Q-Future / Q-Align

③[ICML2024] [IQA, IAA, VQA] All-in-one Foundation Model for visual scoring. Can efficiently fine-tune to downstream datasets.
https://q-align.github.io
Other
293 stars 19 forks source link

Questions about modeling_llama2 #24

Open lbc12345 opened 6 months ago

lbc12345 commented 6 months ago

Hi! Thanks for your brilliant work!
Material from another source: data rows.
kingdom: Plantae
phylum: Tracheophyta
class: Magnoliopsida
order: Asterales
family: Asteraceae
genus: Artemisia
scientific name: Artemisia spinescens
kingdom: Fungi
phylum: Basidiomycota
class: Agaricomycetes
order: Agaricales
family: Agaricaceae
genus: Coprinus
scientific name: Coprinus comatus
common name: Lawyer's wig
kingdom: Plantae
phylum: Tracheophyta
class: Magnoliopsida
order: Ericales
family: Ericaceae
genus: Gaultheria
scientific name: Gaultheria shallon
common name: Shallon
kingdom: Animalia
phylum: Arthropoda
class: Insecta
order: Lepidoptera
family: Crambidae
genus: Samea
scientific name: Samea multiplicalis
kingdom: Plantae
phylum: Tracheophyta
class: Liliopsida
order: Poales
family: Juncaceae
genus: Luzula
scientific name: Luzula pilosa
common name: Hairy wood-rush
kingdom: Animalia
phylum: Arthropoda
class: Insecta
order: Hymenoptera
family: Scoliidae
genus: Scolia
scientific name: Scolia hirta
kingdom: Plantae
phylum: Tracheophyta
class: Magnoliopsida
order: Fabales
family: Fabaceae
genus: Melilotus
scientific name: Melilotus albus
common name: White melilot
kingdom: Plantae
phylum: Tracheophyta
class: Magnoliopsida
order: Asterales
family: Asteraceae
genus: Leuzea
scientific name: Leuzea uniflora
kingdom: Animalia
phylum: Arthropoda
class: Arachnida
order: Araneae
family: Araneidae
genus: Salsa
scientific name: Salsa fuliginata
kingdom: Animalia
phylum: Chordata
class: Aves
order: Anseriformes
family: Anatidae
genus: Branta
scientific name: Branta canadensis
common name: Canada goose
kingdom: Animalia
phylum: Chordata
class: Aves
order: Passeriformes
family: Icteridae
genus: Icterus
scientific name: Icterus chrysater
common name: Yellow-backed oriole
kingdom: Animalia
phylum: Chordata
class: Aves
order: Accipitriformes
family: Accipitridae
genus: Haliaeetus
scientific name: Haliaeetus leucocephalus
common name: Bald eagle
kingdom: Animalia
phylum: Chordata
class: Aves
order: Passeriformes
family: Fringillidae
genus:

However, when I try to use Q-Align with Llama3 simultaneously in one python file, I find that following code in Q-Align scripts file "modeling_llama2.py" will change the codec of transformers and cause conflicts with Llama3 weight loading and inference process.

def replace_llama_modality_adaptive():
    transformers.models.llama.configuration_llama.LlamaConfig = LlamaConfig
    transformers.models.llama.modeling_llama.LlamaAttention = LlamaAttention
    transformers.models.llama.modeling_llama.LlamaFlashAttention2 = LlamaFlashAttention2
    transformers.models.llama.modeling_llama.LlamaSdpaAttention = LlamaSdpaAttention
    transformers.models.llama.modeling_llama.LlamaDecoderLayer = LlamaDecoderLayer
    transformers.models.llama.modeling_llama.LlamaModel.forward = model_forward
    transformers.models.llama.modeling_llama.LlamaForCausalLM.forward = causal_model_forward

May you please refine these scripts to avoid direct change of transformers codec? Thanks!